Warm-up: Compute softmax by hand for [1, 2, 3]. Step 1: compute \(e^1, e^2, e^3\). Step 2: sum them. Step 3: divide each by the sum. Check with your implementation.

Try it — edit and run (Shift+Enter)

Coding: The “dead ReLU” problem: if z is always negative, ReLU always outputs 0 and the gradient is always 0 — the neuron never learns. Demonstrate this with z = np.array([-5.0, -3.0, -2.0, -1.0]). Compute ReLU and its gradient (1 where z > 0, else 0).
Challenge: Softmax is sensitive to the scale of its inputs. Compute softmax([1, 2, 3]), softmax([10, 20, 30]), and softmax([0.1, 0.2, 0.3]). Describe how scaling changes the “peakiness” of the output distribution. How does this relate to the temperature parameter in RL exploration?
Variant: Leaky ReLU: \(f(z) = z\) if \(z > 0\), else \(0.01 z\). This avoids dead neurons. Implement it and compare its output to ReLU for z = [-3, -1, 0, 1, 3].

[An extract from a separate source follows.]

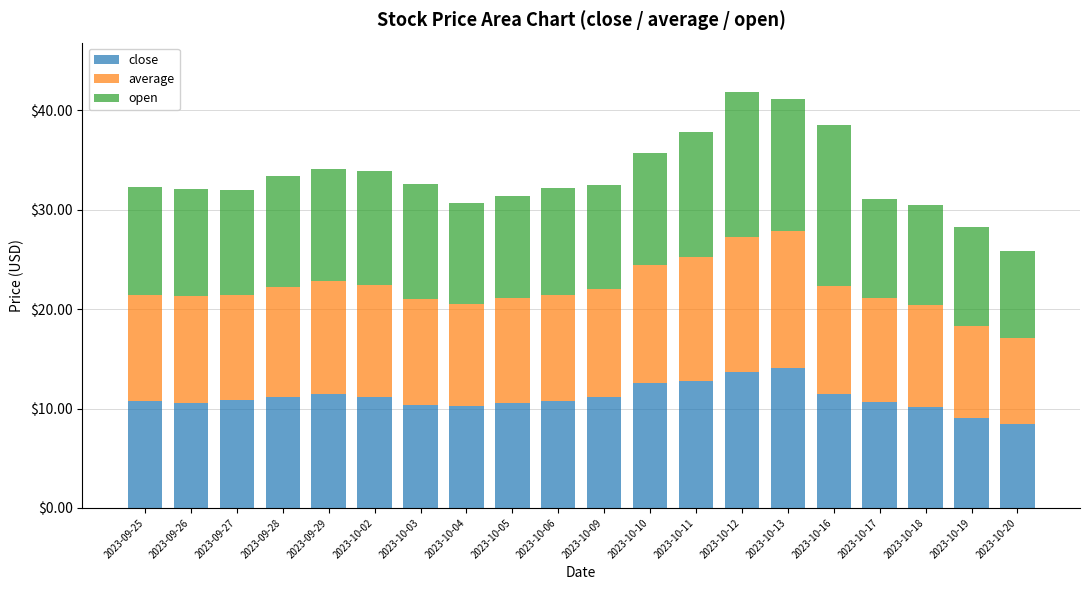

What is the highest value of the close series?

14.1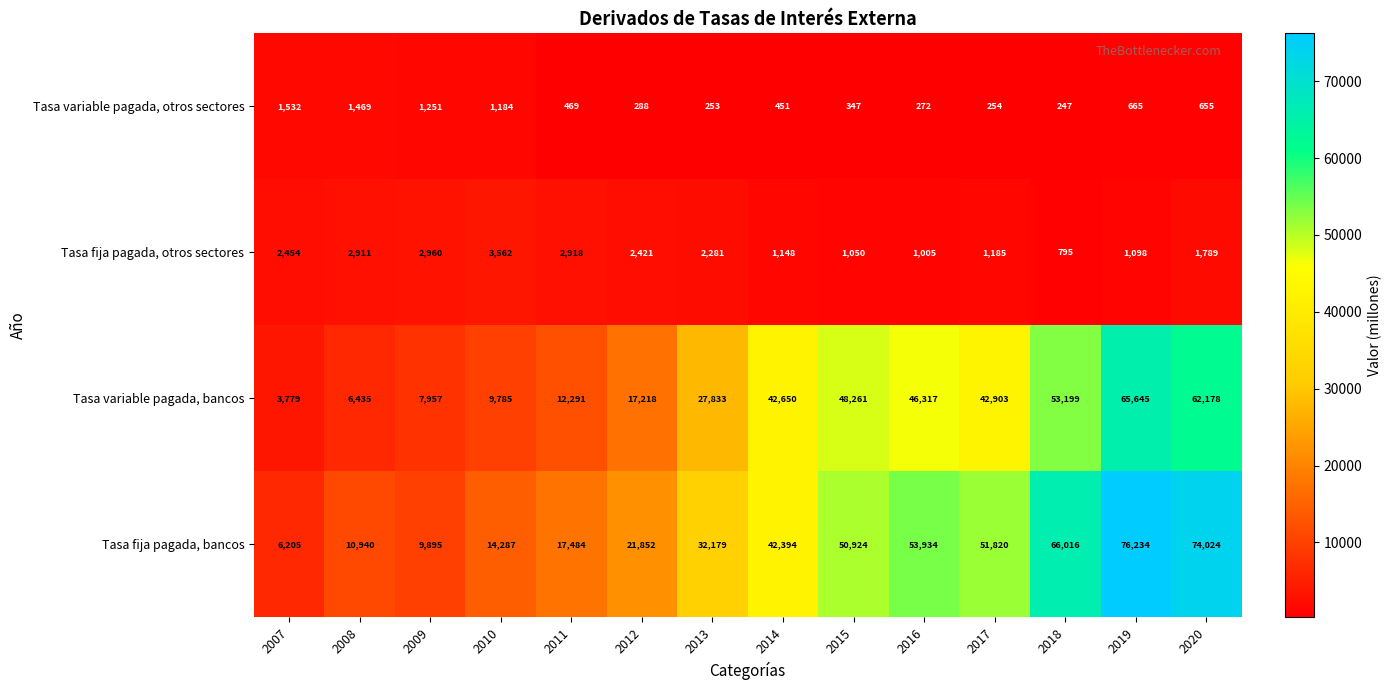

Between 2008 and 2020, which series saw the biggest shift?

Tasa fija pagada, bancos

Try it — edit and run (Shift+Enter)

Debug: The softmax below forgets to subtract the maximum before exponentiating, causing overflow for large inputs. Fix the numerical stability bug.

Try it — edit and run (Shift+Enter)

Conceptual: Why is tanh often preferred over sigmoid for hidden layers? Think about the output range (sigmoid: 0 to 1, tanh: −1 to 1) and what this means for the gradient flow during backpropagation.
Recall: Name all four activation functions covered in this page, write their formulas from memory, and state one use case for each (where in a neural network and for what task).